### Goal of the exercise
Starting at the first line and ending at the last, reproduce the records below exactly.

### Dataset records
———
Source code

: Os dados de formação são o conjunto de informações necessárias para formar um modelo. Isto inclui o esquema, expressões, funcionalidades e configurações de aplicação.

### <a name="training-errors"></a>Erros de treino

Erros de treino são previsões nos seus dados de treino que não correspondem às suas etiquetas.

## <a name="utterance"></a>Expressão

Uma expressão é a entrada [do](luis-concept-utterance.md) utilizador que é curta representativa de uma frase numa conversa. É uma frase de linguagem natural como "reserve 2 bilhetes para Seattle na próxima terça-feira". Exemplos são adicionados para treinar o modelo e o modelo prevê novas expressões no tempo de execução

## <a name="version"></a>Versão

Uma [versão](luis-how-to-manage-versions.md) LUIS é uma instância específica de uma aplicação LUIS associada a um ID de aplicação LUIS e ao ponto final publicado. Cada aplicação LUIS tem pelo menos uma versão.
———
### Result of the task
Source code

: Os dados de formação são o conjunto de informações necessárias para formar um modelo. Isto inclui o esquema, expressões, funcionalidades e configurações de aplicação.

### <a name="training-errors"></a>Erros de treino

Erros de treino são previsões nos seus dados de treino que não correspondem às suas etiquetas.

## <a name="utterance"></a>Expressão

Uma expressão é a entrada [do](luis-concept-utterance.md) utilizador que é curta representativa de uma frase numa conversa. É uma frase de linguagem natural como "reserve 2 bilhetes para Seattle na próxima terça-feira". Exemplos são adicionados para treinar o modelo e o modelo prevê novas expressões no tempo de execução

## <a name="version"></a>Versão

Uma [versão](luis-how-to-manage-versions.md) LUIS é uma instância específica de uma aplicação LUIS associada a um ID de aplicação LUIS e ao ponto final publicado. Cada aplicação LUIS tem pelo menos uma versão.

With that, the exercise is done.